# No Spark Briggs and Straton



## mrite (Sep 21, 2008)

Hi
I have a 8 HP Briggs and Straton on a snowblower and I have no spark
I bought a new plug and connected it to the plug wire and then set it on the engine head, then cranked the engine with the electric start and there was still no spark.what I would like to know is how to proceed from here to get this engine running again
Thanks for any help.


----------



## MrChooks (Apr 19, 2008)

:wave: Hi & welcome to TSF.

OK - the 2 likely issues are either the "kill lead / switch" has a fault and is grounding the magneto circuit or the magneto has failed

1st - see if you can disconnect the kill lead (turn off) switch wire and check if you get any evidence of spark without that connected. If you do, then it is likely to be a problem inside the start / stop switch and not too much of a problem to fix.

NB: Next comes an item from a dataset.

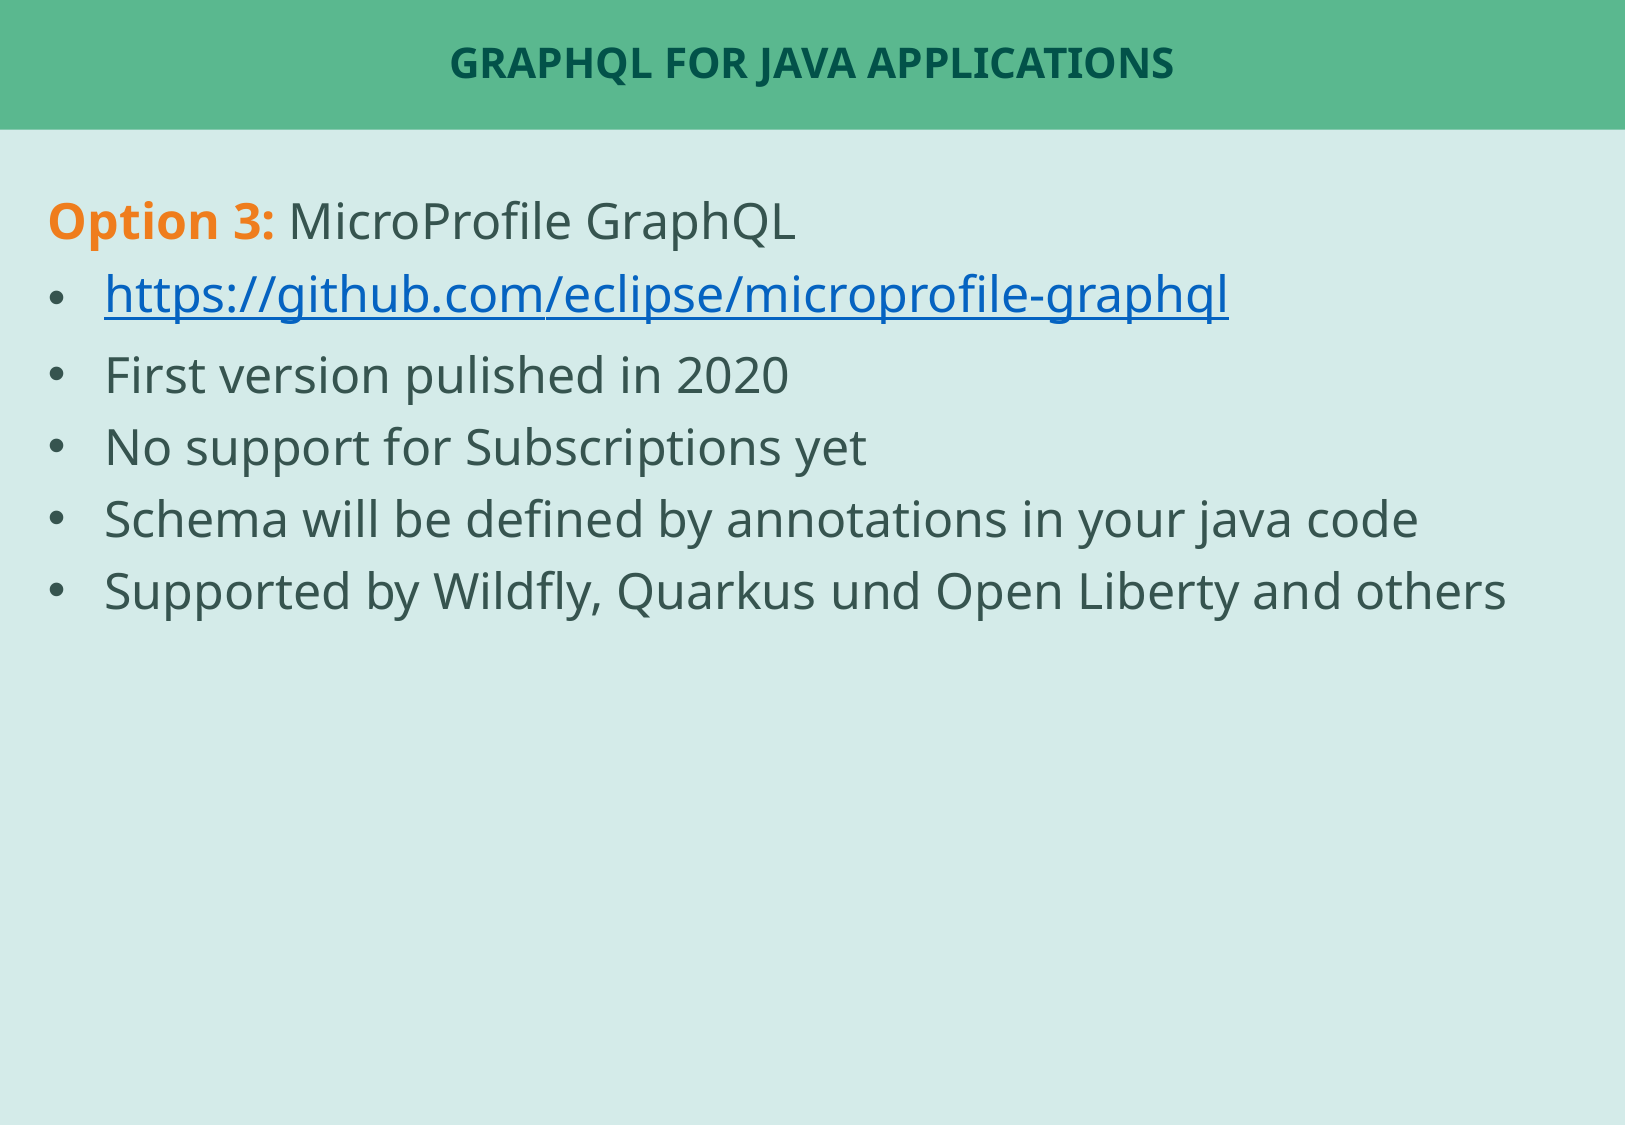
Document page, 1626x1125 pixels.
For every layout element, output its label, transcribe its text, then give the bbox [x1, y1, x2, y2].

text_box Option 3: MicroProfile GraphQL https://github.com/eclipse/microprofile-graphql First version pulished in 2020 No support for Subscriptions yet Schema will be defined by annotations in your java code Supported by Wildfly, Quarkus und Open Liberty and others [33, 169, 1554, 843]
title GraphQL For Java applications [0, 0, 1625, 130]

If that doesn't work - then you need to remove the air cowl - the magneto is on the outside of the flywheel just under that cover. The units are generally not serviceable - so if its shot - you will need a replacement , but before you do that - unbolt the magneto - clean the mating surfaces thoroughly (both the engine frame and the mating surface of the magneto) with some fine emery paper and reassemble and try again. If that doesn't work - it sounds like the magneto has gone to its maker or maybe the high tension lead or its connection has failed


----------



## mrite (Sep 21, 2008)

MrChooks
Thanks for the info, I am going to try to find time this week to check out your suggestions
Went to Chapters today to try and find a small engine repair book and guess what , They don't have any . so it looks like this forum is a great place to be ,and a lot cheaper.
thanks again.


----------



## mrite (Sep 21, 2008)

MrChooks
Thanks for the info, I am going to try to find time this week to check out your suggestions
Went to Chapters today to try and find a small engine repair book and guess what , They don't have any . so it looks like this forum is a great place to be,and a lot cheaper.
thanks again.


----------



## MrChooks (Apr 19, 2008)

mrite :wave:

Have alook at the link below (B&S Repair manual see page 16) that was kindly provided to me by my TSF colleague SABL.ray:

http://www.smallenginesuppliers.com/html/engine-specs/briggs/Micro Engine Repair Manual.pdf

This might help.


----------